I'm not an expert on NLP, but I have played with it just enough to confidently claim that this is not very impressive performance.

If you claim that detecting "pseudo-science questions" is within reach, surely you must agree that "not mistaking questions for assertions of fact" and "not ripping parts of sentences out of context" must be within reach as well?

Detecting pseudo-science questions is just topic detection. That's easy.

not mistaking questions for assertions of fact is basically claim verification. That's pretty much beyond the reach of NLP systems at the moment. It's an active area of research, but if this system doesn't impress you then current claim verification systems most definitely won't either.

Trying to understand the context of sentences might be possible. I think that sentence would challenge that approach for a while: "prejudices" implies bias, but doesn't necessarily imply disagreement.

> not mistaking questions for assertions of fact is basically claim verification. That's pretty much beyond the reach of NLP systems at the moment.

Ah, OK. I guess you are one of those people for whom NLP is only the newfangled statistical stuff, not the old-school NLP that looks at grammar and such things to (surprisingly) find that "X is a Y ." and "is X a Y ?" are not the same sequence of tokens.

> Trying to understand the context of sentences might be possible.

I didn't say they must understand the context. I said that if they don't understand it, they shouldn't choose a substring out of that sentence and claim that it is an assertion of fact on its own.

Ugh, that's bad.

http://aristo-demo.allenai.org/ask?q=Who%20is%20smarter%3F%2...

    Who is smarter?

    (A) men
    (B) women

    Aristo's Answer: (A) men

    Confidence: 89.99%
    as computed from these reasoners:

    Information Retrieval: 98.11% More Info

    Justification Sentence: Who are smarter: men or women?
Interesting that the "justification sentence" is just a repetition of the question.
Did they "fix" it?

This is what I get as now:

Aristo is not sure about this one...

Aristo's best guess: (B) women

Confidence: 10.38%

as computed from these reasoners: Topic Matching: 85.98% MORE INFO

Topic: flourish

Yes, they seem to have changed a bunch of the examples linked in this thread. Dunno if it's general changes or quick manual hacks they bolted on for specific cases.
Wow.

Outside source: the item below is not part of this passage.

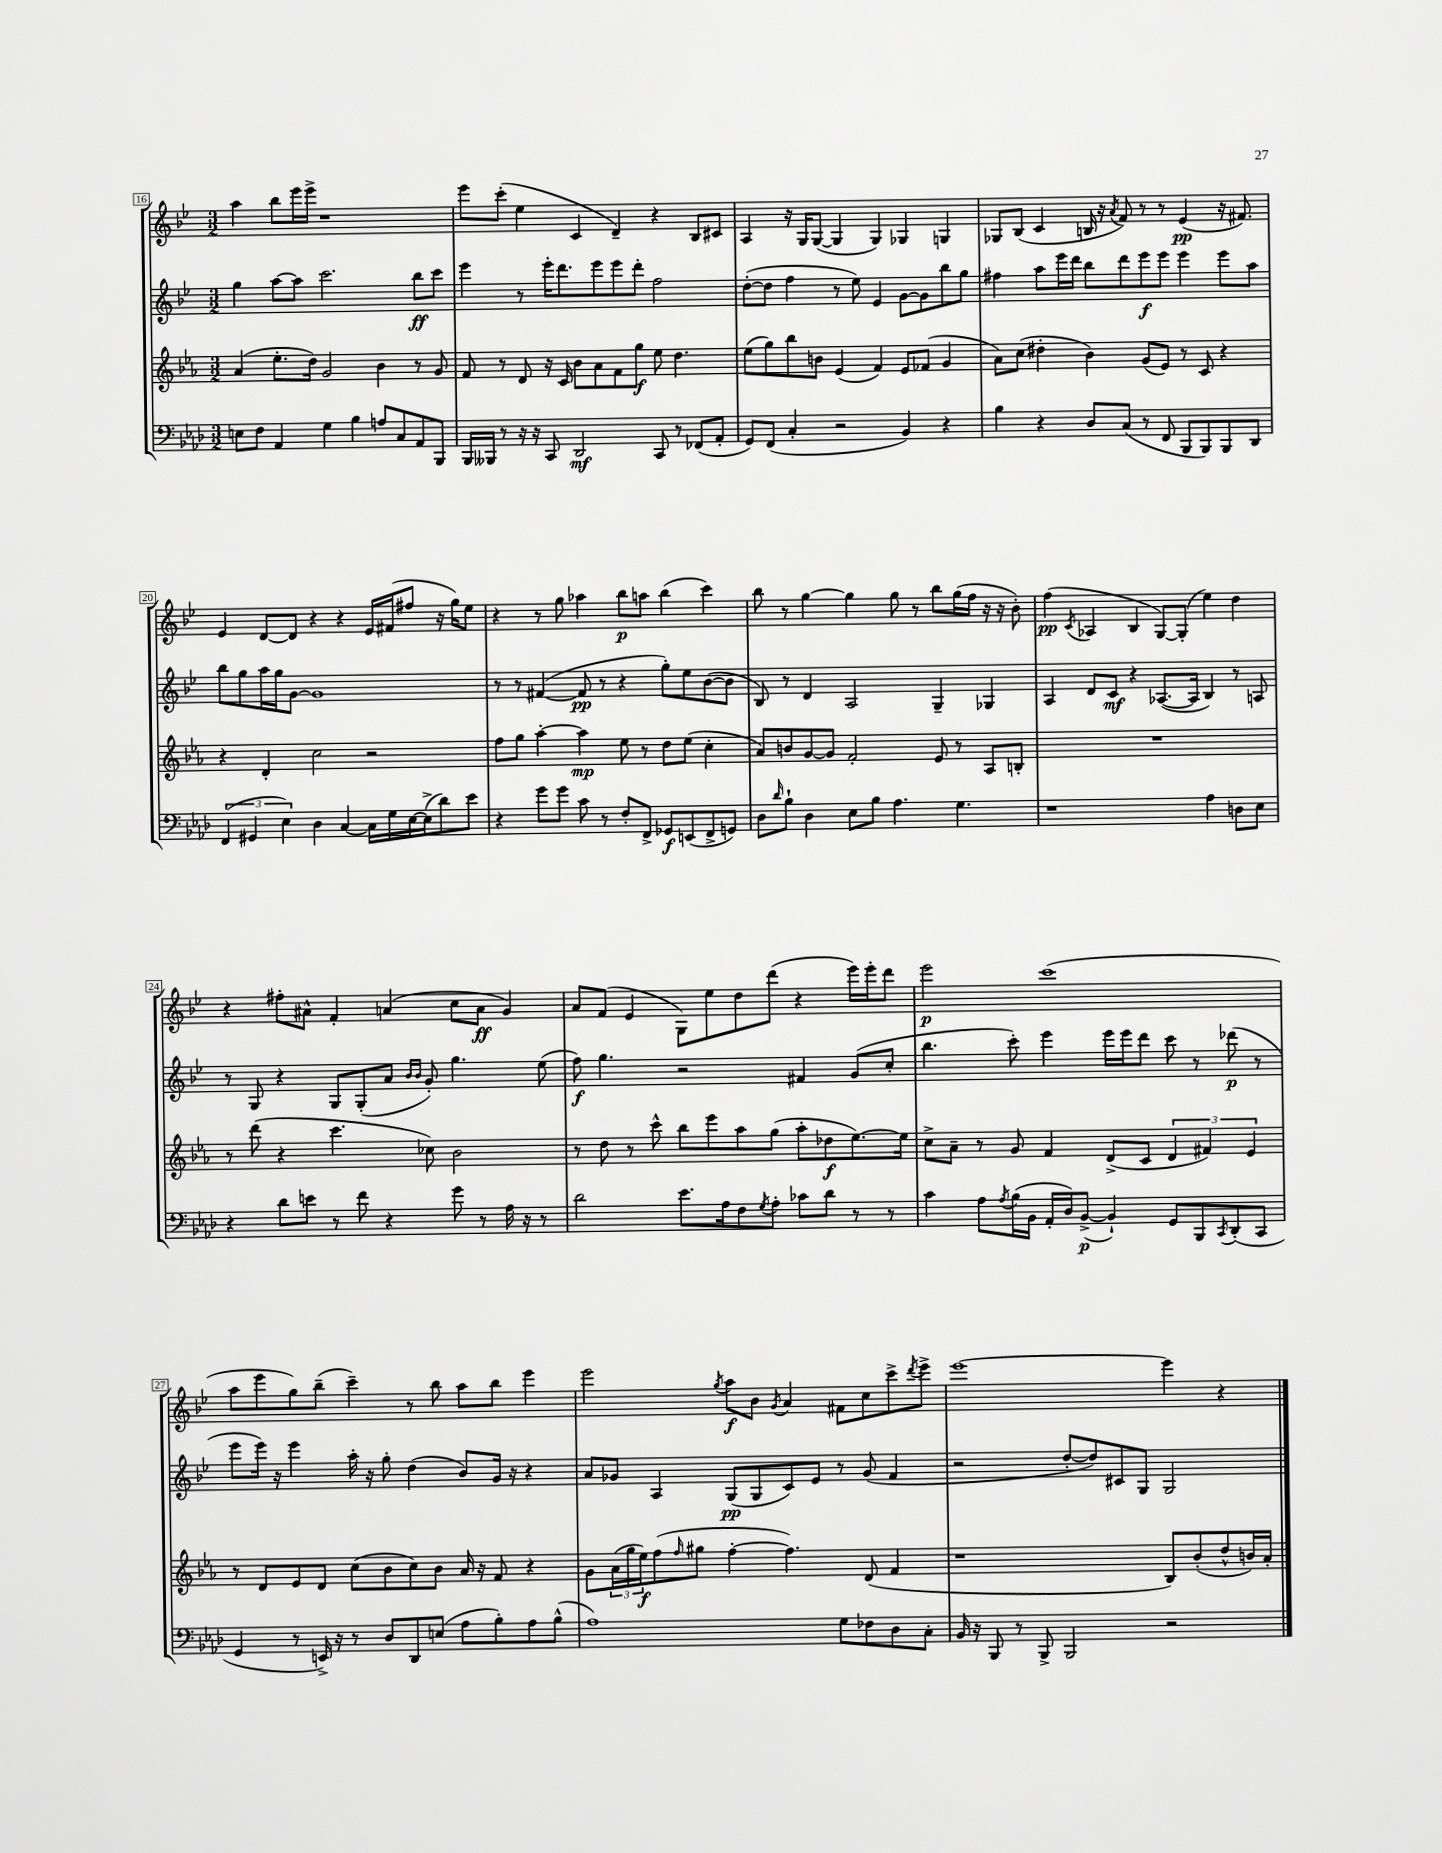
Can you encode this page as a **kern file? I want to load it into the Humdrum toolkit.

That's both jarring and a great example of machine bias.
Possible correction: this does not appear to be an example of machine bias. It's also important to keep in mind that there can be other sources (such as brittleness) of bad ML outcomes than bias.

When I do an exact search for the Justification Sentence with Google, what best matches is a quote by Rajiv Gandhi. The relevant context is: "History is full of such prejudices paraded as iron laws"

His stance is clearly opposite to what the extracted text implies. This is a common problem with knowledge extraction and one I've run into often myself.

Extracting just a phrase, or utterances of a generative model cannot be trusted because the original meaning can be opposite to what is presented. Existing models fail to preserve nuance imparted by context, struggle with negation, lack deep understanding and an ability to truly reason.

I remember a teacher avoided spelling mistakes on the black board and simply wrote the correct form on the black board, lest pupils misremember the wrong form. That might sound obvious, but the context was a talk about mistakes made in exercises.

It's really hard not to mention negatives to illustrate contrast.

In other words: Some people need to learn to speak constructively. An AI would do best ignoring negative remarks and simply learning provable facts (instead of faking understanding by simply echoing a quote out of context -- see there I wrote redundant information).

I wonder whether anyone would agree that the above quote was against the HN guideline to leave out dismissive remarks like ... (ha, I'm not going to repeat the specific example). Theorizing about potential referents for "such", "that", etc. must be very difficult, especially now that that that that is often used superfluously is acceptable to some.

Aristo can't answer "What are the advantages of global warming?" either :)
It's not only data bias:

Question: Which party is superior? (a) Democrats (b) Republicans

Aristo's Answer: (b) Republicans

Confidence: 94.04% as computed from these reasoners:

Information Retrieval: 82.05% More Info

Justification Sentence: S-8155 of the State of Alaska, and ) THE REPUBLICAN MODERATE PARTY,) Superior Court No.

Yeah, but at some point it gets ridiculous:

http://aristo-demo.allenai.org/ask?q=Which%20landform%20is%2...

Question: Which landform is superior?Hide

Aristo's Answer: (a) Lakes Confidence: 80.76%

as computed from these reasoners:

Information Retrieval: 43.04% MORE INFO Justification Sentence: One of the most conspicuous Pleistocene landforms in Wisconsin, the spillway of Glacial Lake Superior, is now occupied by the St. Croix and Brule Rivers.

Topic Matching: 93.92% MORE INFO Topic: outwash, landforms

Tuple Reasoning: 91.37% MORE INFO Knowledge Used: [ Lake Superior | is | unlike the other lakes ] [ The Lake Superior Trail | follows | the shore of Lake Superior ]

That doesn't seem too crazy.

You realise it is because it is called “Lake Superior”, right?

https://en.m.wikipedia.org/wiki/Lake_Superior

Did you not read the instructions? Aristo is designed to answer multiple choice grade school science questions, not abstract and cheap virtue signalling nonsense.
> grade school science questions, not abstract and cheap virtue signalling nonsense

"Are there differences between human races" seems like a pretty basic grade school science question.

I'm not sure I understand. Do you believe that the correct answer is "no"?
Do you believe the correct answer is "yes" with no further qualification needed?
If you ask a yes/no question, then the answer should just be that. If you want to get a qualified answer, you should ask a qualified questions.
I'm sorry you had such a bad grade school experience.
the question is yes/no...obviously ANY yes/no question which isn't exactly reducible to a yes/no answer requires qualification.
Question: Where is Brazil?

Aristo is not sure about this one...

Aristo's best guess: Additionally, the Chinese Academy of Sciences, the Atlas of Living Australia, Brazil, and the Bibliotheca Alexandrina have created regional BHL sites.

Confidence: 16.75%